Goal of the exercise:
Look through the data below and, wherever a line carries the word "lines", please copy that line.

(Records drawn from a dataset)
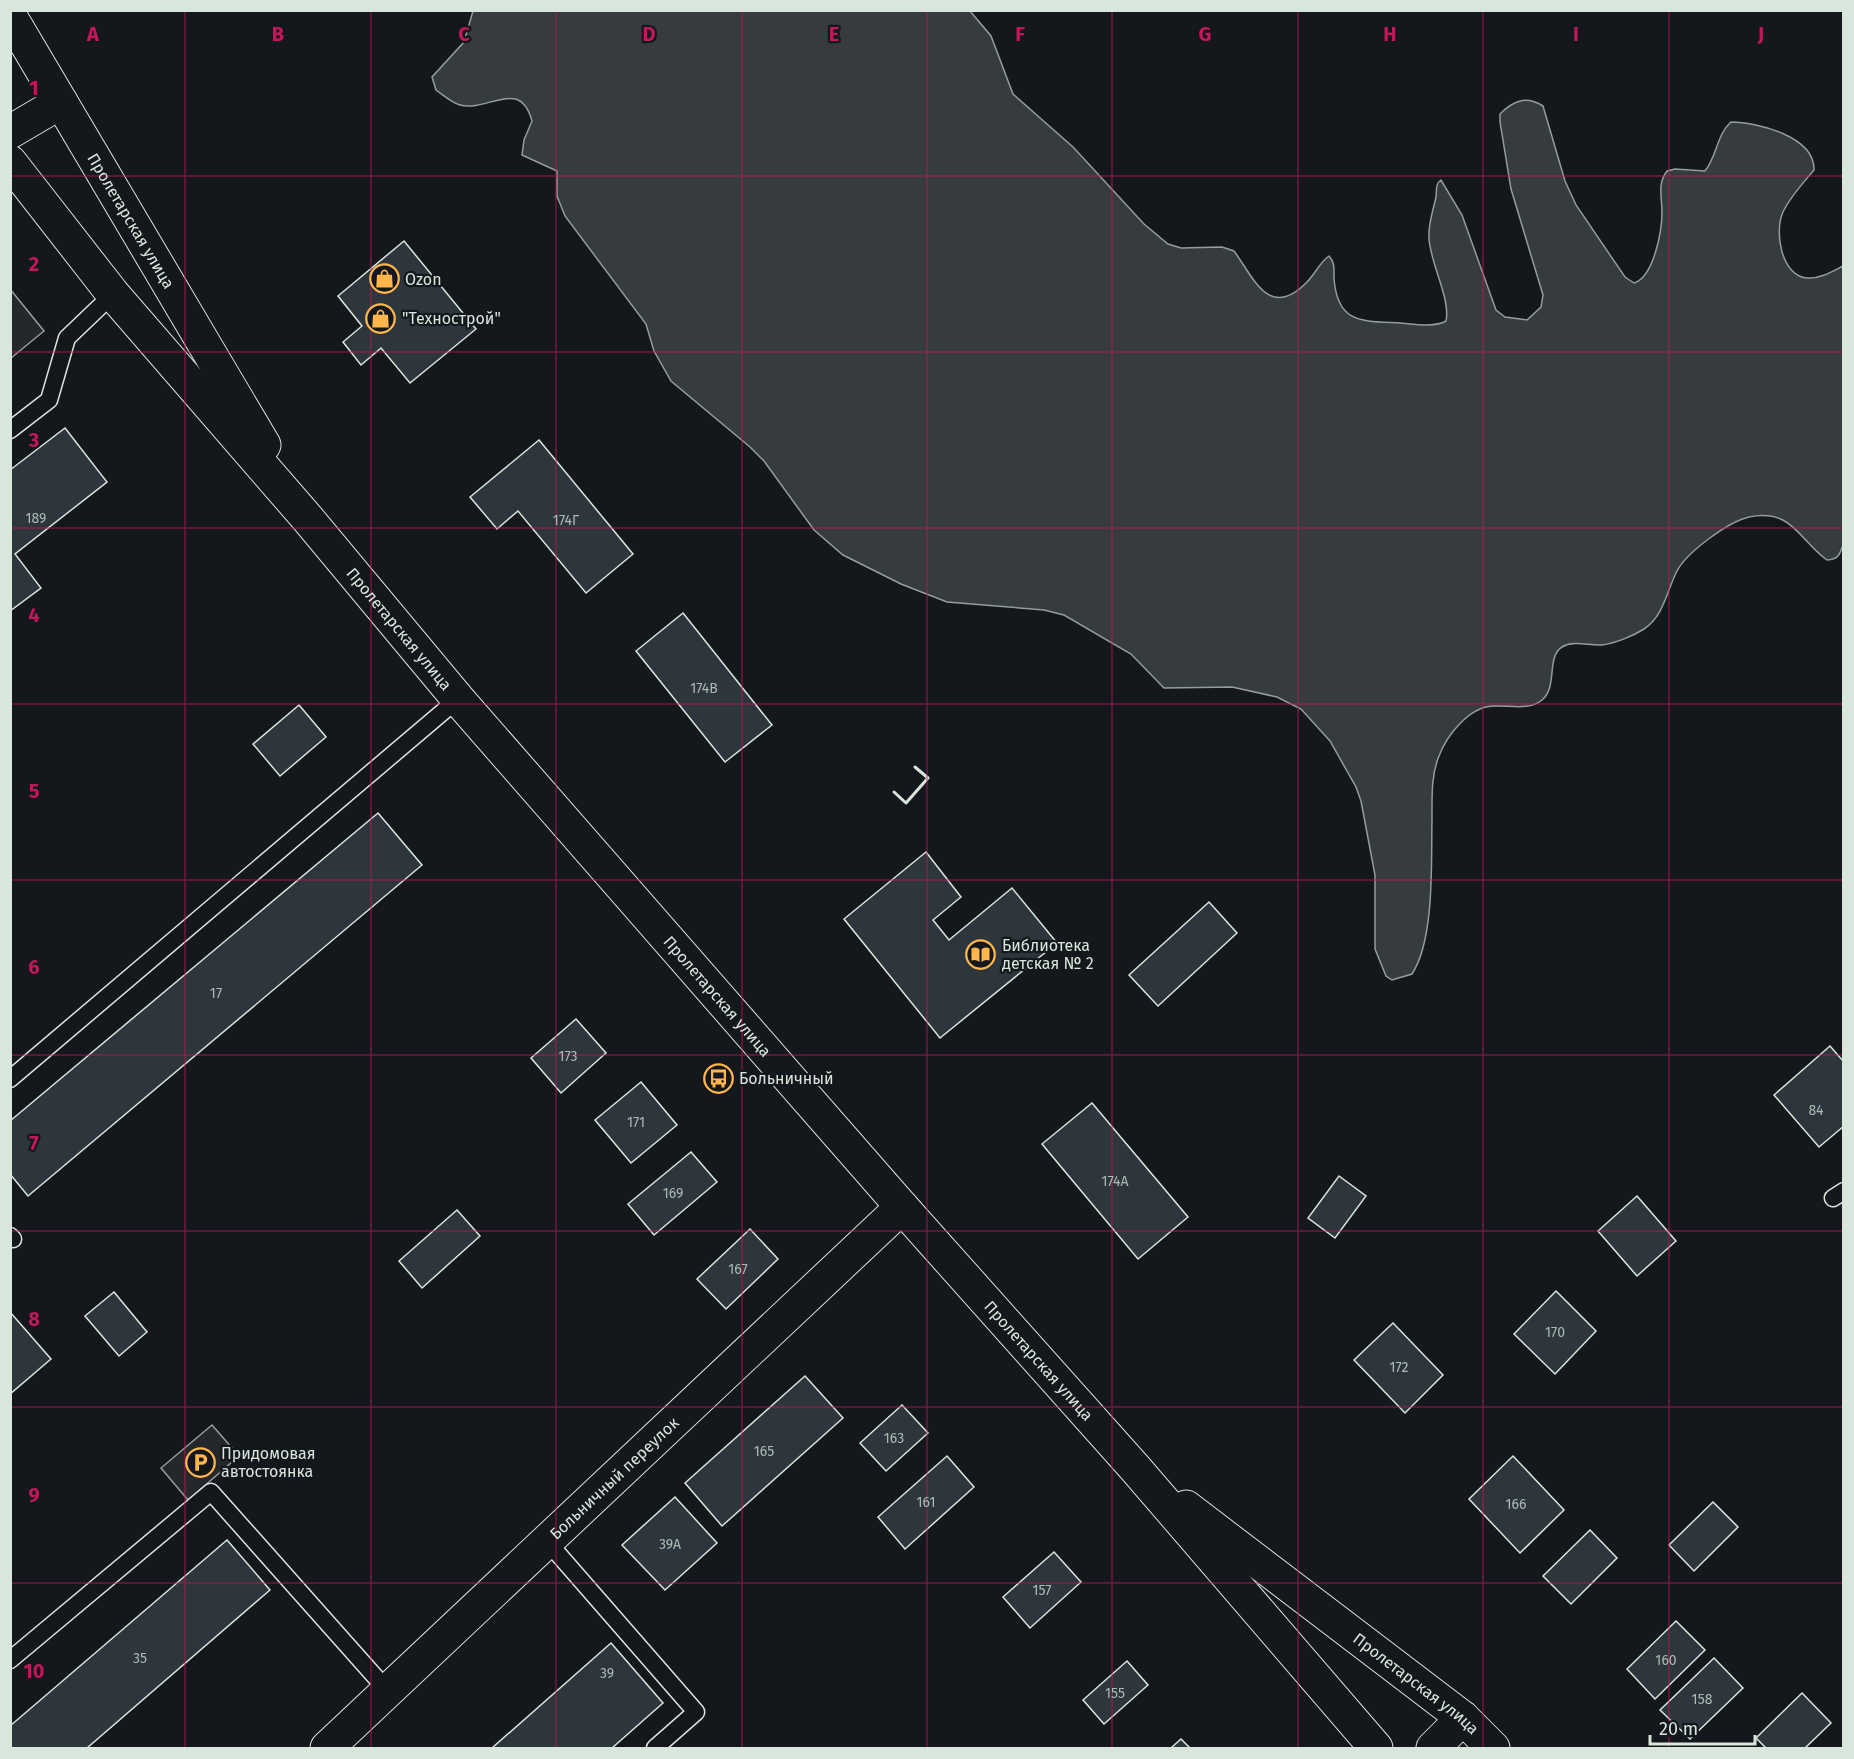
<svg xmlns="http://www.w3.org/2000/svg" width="1854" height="1759" viewBox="0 0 1854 1759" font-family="'Fira Sans',sans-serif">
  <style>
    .parking { fill: #24282b; stroke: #939e99; stroke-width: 1.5 }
    .water { fill: #363b3e; stroke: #939e99; stroke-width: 1.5 }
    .building { fill: #2c363c; stroke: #d8e6dc; stroke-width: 1.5 }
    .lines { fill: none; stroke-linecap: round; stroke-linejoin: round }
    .lane-casing { stroke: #d8e6dc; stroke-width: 19 }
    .secondary-casing { stroke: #d8e6dc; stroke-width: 35 }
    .primary-casing { stroke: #d8e6dc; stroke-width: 35 }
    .lane { stroke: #14181c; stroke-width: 16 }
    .secondary { stroke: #14181c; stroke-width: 33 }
    .primary { stroke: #14181c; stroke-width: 33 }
    .wall { stroke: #d8e6dc; stroke-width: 3 }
    .grid { fill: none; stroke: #c2185b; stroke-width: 1.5; stroke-opacity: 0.55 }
    .labels { text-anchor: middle; stroke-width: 4.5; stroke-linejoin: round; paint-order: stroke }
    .number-label { font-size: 14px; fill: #adbab4 }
    .street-label { font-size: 16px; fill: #d8e6dc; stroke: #14181c }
    .poi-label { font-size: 16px; fill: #d8e6dc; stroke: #14181c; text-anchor: start }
    .grid-label { font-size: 20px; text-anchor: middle; font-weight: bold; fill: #c2185b; stroke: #14181c; stroke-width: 4.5; stroke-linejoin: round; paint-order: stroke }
  </style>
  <rect width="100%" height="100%" fill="#14181c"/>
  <g class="parking">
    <polygon points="10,289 44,331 11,358 10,358"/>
    <polygon points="212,1425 239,1456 188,1500 161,1468"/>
  </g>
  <path class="water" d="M 473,11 L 970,11 L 991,36 L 1013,94 L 1073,147 L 1144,224 L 1168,244 L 1181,248 L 1222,247 L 1234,251 C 1254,278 1269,321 1307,282 C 1315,274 1320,262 1329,256 C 1335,262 1334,270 1334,278 C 1337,324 1362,321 1400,323 C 1413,324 1434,328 1446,321 C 1451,299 1430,263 1429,238 C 1428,224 1433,211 1436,197 C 1437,190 1435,184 1441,180 L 1462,215 L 1496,310 L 1505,317 L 1527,320 L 1541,307 L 1543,295 L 1511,189 L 1500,122 L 1500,114 C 1513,101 1526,95 1543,106 L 1565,181 L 1576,205 L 1625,277 L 1634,283 C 1654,277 1662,230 1662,212 C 1662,197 1657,184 1667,171 L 1675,169 L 1705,171 C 1717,156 1717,134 1731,122 C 1756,122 1815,136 1814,170 C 1804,182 1790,197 1783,212 C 1774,231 1781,277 1808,278 C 1820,279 1833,271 1843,266 L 1844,542 C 1840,553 1840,559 1827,560 C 1799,540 1792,508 1749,517 C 1728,522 1687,552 1677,571 C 1667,590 1664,616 1644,629 C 1633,636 1616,643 1602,645 C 1589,646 1574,640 1562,647 C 1546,657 1558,687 1542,700 C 1529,711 1509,705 1493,706 C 1469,707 1447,735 1439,756 C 1431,775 1432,798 1432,819 C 1431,861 1435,939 1412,974 L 1392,980 L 1386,976 L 1375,949 L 1375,875 L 1361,801 L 1356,787 L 1330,741 L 1301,709 L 1277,697 L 1232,687 L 1164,688 L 1131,654 L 1064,615 L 1044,610 L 947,602 L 901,584 L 843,555 L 814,530 L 764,461 L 750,447 L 671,381 L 654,351 L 646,324 L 565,216 L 557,196 L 557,171 L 522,155 L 524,140 L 532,121 C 520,77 489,112 460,105 C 452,103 443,95 436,90 L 432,77 L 464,42 Z"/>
  <g class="building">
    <polygon points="404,241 476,329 410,383 381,348 361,365 343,342 362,326 338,296"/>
    <polygon points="65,428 107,482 15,554 41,588 10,611 10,470"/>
    <polygon points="539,440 633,554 586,593 518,511 497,529 470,497"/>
    <polygon points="683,613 772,725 725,762 636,651"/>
    <polygon points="299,705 326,737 280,776 253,744"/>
    <polygon points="378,813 422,865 28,1196 10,1174 10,1121"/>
    <polygon points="926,852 961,897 933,920 949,940 1012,888 1057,943 940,1038 844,919"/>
    <polygon points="1209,902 1237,933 1158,1006 1129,975"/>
    <polygon points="576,1019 606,1053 561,1093 531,1058"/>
    <polygon points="1830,1046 1844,1062 1844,1126 1819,1147 1774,1095"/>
    <polygon points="641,1082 677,1125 631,1163 595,1120"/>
    <polygon points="1092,1103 1188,1217 1138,1259 1042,1144"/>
    <polygon points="691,1152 717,1182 654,1235 628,1204"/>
    <polygon points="1339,1176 1366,1196 1335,1238 1308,1218"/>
    <polygon points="1637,1196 1676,1241 1637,1276 1598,1231"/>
    <polygon points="457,1210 480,1236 422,1288 399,1261"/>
    <polygon points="750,1229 778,1259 726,1309 697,1279"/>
    <polygon points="1556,1291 1596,1331 1555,1374 1514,1334"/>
    <polygon points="114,1292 147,1332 119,1356 85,1316"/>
    <polygon points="10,1312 51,1359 10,1394"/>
    <polygon points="1393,1323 1443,1375 1405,1413 1354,1360"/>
    <polygon points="805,1376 843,1418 722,1526 685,1483"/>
    <polygon points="902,1405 928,1433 886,1471 860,1443"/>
    <polygon points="947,1456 974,1487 905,1549 878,1517"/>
    <polygon points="1513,1456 1564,1510 1520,1553 1469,1499"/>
    <polygon points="675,1497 717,1543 665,1590 622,1545"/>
    <polygon points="1713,1502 1738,1527 1694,1571 1669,1545"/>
    <polygon points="1590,1530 1617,1558 1571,1604 1543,1576"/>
    <polygon points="227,1540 270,1590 87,1748 10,1748 10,1726"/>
    <polygon points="1054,1552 1081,1582 1030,1628 1003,1597"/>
    <polygon points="1676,1621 1705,1650 1655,1699 1627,1669"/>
    <polygon points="611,1643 663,1703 612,1748 492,1748"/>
    <polygon points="1714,1658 1743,1688 1690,1739 1660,1710"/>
    <polygon points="1127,1661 1148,1685 1104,1724 1083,1700"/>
    <polygon points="1802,1693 1831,1723 1805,1748 1766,1748 1756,1738"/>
    <polygon points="1181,1739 1190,1748 1171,1748"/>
  </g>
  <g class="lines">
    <defs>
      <g id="lane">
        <polyline points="10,430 49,400 67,338 113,294"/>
        <polyline points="10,1079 458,699"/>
        <polyline points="1833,1198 1844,1191"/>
        <polyline points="10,1236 13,1239"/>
        <polyline points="546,1540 696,1712 655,1748"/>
        <polyline points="10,1660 211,1492 387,1690"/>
      </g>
      <g id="secondary">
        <path id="s1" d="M 327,1748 L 902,1207"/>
      </g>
      <g id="primary">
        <path id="s2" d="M 10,16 L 264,445"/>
        <polyline points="10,132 61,102"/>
        <path id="s3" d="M 10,162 L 113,294 L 308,519 L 458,699 L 902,1207 L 1135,1468 L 1376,1748"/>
        <path id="s4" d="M 1186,1507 L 1463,1718 L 1493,1748"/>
        <polyline points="1433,1748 1463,1718"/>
      </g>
    </defs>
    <use href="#lane" class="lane-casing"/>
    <use href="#secondary" class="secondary-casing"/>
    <use href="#primary" class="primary-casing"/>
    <use href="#lane" class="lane"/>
    <use href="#secondary" class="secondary"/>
    <use href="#primary" class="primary"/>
    <polyline class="wall" points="894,792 906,803 928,778 915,767"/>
  </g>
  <path class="grid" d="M 185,10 L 185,1748M 371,10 L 371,1748M 556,10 L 556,1748M 742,10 L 742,1748M 927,10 L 927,1748M 1112,10 L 1112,1748M 1298,10 L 1298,1748M 1483,10 L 1483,1748M 1669,10 L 1669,1748M 10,176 L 1844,176M 10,352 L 1844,352M 10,528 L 1844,528M 10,704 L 1844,704M 10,880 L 1844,880M 10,1055 L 1844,1055M 10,1231 L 1844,1231M 10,1407 L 1844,1407M 10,1583 L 1844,1583"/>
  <defs>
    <symbol id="shop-ring" viewBox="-11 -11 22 22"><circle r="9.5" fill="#14181c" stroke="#ffb74d" stroke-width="1.5"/><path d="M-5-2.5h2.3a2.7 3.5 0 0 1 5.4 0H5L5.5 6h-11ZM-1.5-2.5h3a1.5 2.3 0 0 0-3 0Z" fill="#ffb74d"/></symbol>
    <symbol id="library-ring" viewBox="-11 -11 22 22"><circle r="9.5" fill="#14181c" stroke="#ffb74d" stroke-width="1.5"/><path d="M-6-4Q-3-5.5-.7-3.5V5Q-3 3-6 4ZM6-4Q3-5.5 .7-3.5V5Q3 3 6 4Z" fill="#ffb74d"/></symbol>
    <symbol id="bus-ring" viewBox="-11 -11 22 22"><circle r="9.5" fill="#14181c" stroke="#ffb74d" stroke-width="1.5"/><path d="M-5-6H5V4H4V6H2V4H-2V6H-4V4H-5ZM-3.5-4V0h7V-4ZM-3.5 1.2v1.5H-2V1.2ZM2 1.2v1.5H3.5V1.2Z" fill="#ffb74d"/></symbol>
    <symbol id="parking-ring" viewBox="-11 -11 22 22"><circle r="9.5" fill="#14181c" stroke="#ffb74d" stroke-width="1.5"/><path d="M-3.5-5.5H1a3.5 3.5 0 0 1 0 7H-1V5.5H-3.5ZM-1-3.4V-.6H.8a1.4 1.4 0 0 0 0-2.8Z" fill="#ffb74d"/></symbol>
  </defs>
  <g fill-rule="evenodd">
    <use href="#shop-ring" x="368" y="262" width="33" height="33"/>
    <use href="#shop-ring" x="364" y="302" width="33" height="33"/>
    <use href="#library-ring" x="964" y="938" width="33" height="33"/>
    <use href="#bus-ring" x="702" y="1062" width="33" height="33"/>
    <use href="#parking-ring" x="184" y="1446" width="33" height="33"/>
  </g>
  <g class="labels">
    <g class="number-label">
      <text x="36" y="523">189</text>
      <text x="566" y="525">174Г</text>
      <text x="704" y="693">174В</text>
      <text x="216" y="998">17</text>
      <text x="568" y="1061">173</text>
      <text x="1816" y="1115">84</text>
      <text x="636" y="1127">171</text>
      <text x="1115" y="1186">174А</text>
      <text x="673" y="1198">169</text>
      <text x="738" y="1274">167</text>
      <text x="1555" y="1337">170</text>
      <text x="1399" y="1372">172</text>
      <text x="894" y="1443">163</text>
      <text x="764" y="1456">165</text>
      <text x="926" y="1507">161</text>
      <text x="1516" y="1509">166</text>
      <text x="670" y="1549">39А</text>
      <text x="1042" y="1595">157</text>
      <text x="140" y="1663">35</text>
      <text x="1666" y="1665">160</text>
      <text x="607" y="1678">39</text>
      <text x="1115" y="1698">155</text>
      <text x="1702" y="1704">158</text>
    </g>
    <g class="street-label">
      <text dy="6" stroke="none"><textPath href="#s2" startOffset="238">Пролетарская улица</textPath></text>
      <text dy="6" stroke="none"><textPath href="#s3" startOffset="608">Пролетарская улица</textPath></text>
      <text dy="6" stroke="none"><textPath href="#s3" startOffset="1094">Пролетарская улица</textPath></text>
      <text dy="6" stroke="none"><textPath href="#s3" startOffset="1580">Пролетарская улица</textPath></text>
      <text dy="6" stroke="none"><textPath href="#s1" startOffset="394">Больничный переулок</textPath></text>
      <text dy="6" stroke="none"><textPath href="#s4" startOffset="290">Пролетарская улица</textPath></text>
    </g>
    <g class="poi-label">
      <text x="405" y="285">Ozon</text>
      <text x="402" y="324">"Технострой"</text>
      <text x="1002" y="951">Библиотека<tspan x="1002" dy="18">детская № 2</tspan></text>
      <text x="739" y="1084">Больничный</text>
      <text x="221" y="1459">Придомовая<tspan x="221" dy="18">автостоянка</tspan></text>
    </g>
  </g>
  <g class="grid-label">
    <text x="93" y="41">A</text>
    <text x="278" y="41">B</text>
    <text x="464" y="41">C</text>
    <text x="649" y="41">D</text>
    <text x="834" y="41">E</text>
    <text x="1020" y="41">F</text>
    <text x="1205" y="41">G</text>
    <text x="1390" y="41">H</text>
    <text x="1576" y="41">I</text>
    <text x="1761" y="41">J</text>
    <text x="34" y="95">1</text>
    <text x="34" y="271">2</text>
    <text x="34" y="447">3</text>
    <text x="34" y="622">4</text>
    <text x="34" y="798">5</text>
    <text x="34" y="974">6</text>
    <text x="34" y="1150">7</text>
    <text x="34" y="1326">8</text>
    <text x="34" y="1502">9</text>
    <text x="34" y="1678">10</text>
  </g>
  <rect width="1854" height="1759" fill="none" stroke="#d8e6dc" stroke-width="24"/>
  <path d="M1650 1735v9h105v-9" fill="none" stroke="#d8e6dc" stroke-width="3"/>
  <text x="1659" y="1735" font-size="18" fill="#d8e6dc" stroke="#14181c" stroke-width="4.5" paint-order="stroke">20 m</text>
</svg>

Solution:
    .lines { fill: none; stroke-linecap: round; stroke-linejoin: round }
  <g class="lines">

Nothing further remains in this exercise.